Thursday, October 20, 2011
I'm trying to remember many things. Things like:
I ALWAYS feel better after I exercise. It is so hard to remember this when I'm trying to get to it though. Maybe I need to stick a post-it on my computer to remind me. And even though I'm realizing my butt hurts now from that darn bike seat today, I felt a sense of positive emotion this afternoon that has been in short supply lately.
Even if my butt hurts tonight, if I keep getting back on that bike it will adjust. It did last time. It will again. And it isn't as bad as it was last time, because now I know better how to sit on the seat to avoid the worst pain.

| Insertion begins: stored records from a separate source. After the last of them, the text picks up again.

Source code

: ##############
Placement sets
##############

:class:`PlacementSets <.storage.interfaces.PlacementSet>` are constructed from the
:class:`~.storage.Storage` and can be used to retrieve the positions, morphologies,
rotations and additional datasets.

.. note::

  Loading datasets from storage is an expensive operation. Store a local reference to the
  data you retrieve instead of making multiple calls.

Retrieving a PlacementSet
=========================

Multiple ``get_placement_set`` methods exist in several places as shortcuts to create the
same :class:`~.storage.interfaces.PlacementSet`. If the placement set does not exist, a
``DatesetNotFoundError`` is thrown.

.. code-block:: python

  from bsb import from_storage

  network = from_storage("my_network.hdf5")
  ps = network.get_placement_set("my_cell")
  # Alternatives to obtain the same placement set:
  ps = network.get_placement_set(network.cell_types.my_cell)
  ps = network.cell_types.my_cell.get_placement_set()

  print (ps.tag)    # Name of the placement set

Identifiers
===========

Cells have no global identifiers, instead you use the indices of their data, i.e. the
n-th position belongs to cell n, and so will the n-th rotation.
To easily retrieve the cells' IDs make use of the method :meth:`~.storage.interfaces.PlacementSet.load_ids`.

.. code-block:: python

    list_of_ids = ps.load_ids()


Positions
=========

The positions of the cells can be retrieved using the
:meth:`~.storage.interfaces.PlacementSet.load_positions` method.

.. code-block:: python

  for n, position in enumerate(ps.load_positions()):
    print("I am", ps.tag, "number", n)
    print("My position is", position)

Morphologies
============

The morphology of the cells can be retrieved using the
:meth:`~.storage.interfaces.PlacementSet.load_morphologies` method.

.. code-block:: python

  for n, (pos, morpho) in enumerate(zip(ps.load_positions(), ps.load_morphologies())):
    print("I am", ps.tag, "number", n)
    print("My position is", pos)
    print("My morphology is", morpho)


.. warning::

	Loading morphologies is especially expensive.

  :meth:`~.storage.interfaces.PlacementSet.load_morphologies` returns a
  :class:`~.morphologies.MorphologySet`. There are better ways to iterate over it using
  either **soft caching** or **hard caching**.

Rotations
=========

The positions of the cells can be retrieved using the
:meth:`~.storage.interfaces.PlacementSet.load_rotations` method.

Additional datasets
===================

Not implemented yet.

I am capable of tremendous things. Things I NEVER ever thought I could do. Like run. And enjoy it. Even 6 miles! and complete a triathlon. I am stronger and tougher than I tend to think I am.
If I can do these things, I can work up and stick to an exercise plan on my own, without Brad. I miss working with him (watching BL reminded me of training with him) but I learned what I need to know. And if I can't remember, I've got my workout journals and I can go back and recreate the workouts he had me do.
I exercise for far more reasons than simply weightloss.
My body finds good food choices more satisfying than sweets and junk food.
*****
I'm sure there are other things I need to remember, but for now this will do.
I'm into baby steps right now.
A little exercise several times every week. Some stretching.
Trying to make better food choices. More water. Leaner protein. More complex carbs. More vegetables. More fruit.
I just keep telling myself that what's important, what life is all about, is progress. Not perfection. Just some progress. A little progress each day, each week, each month, each year.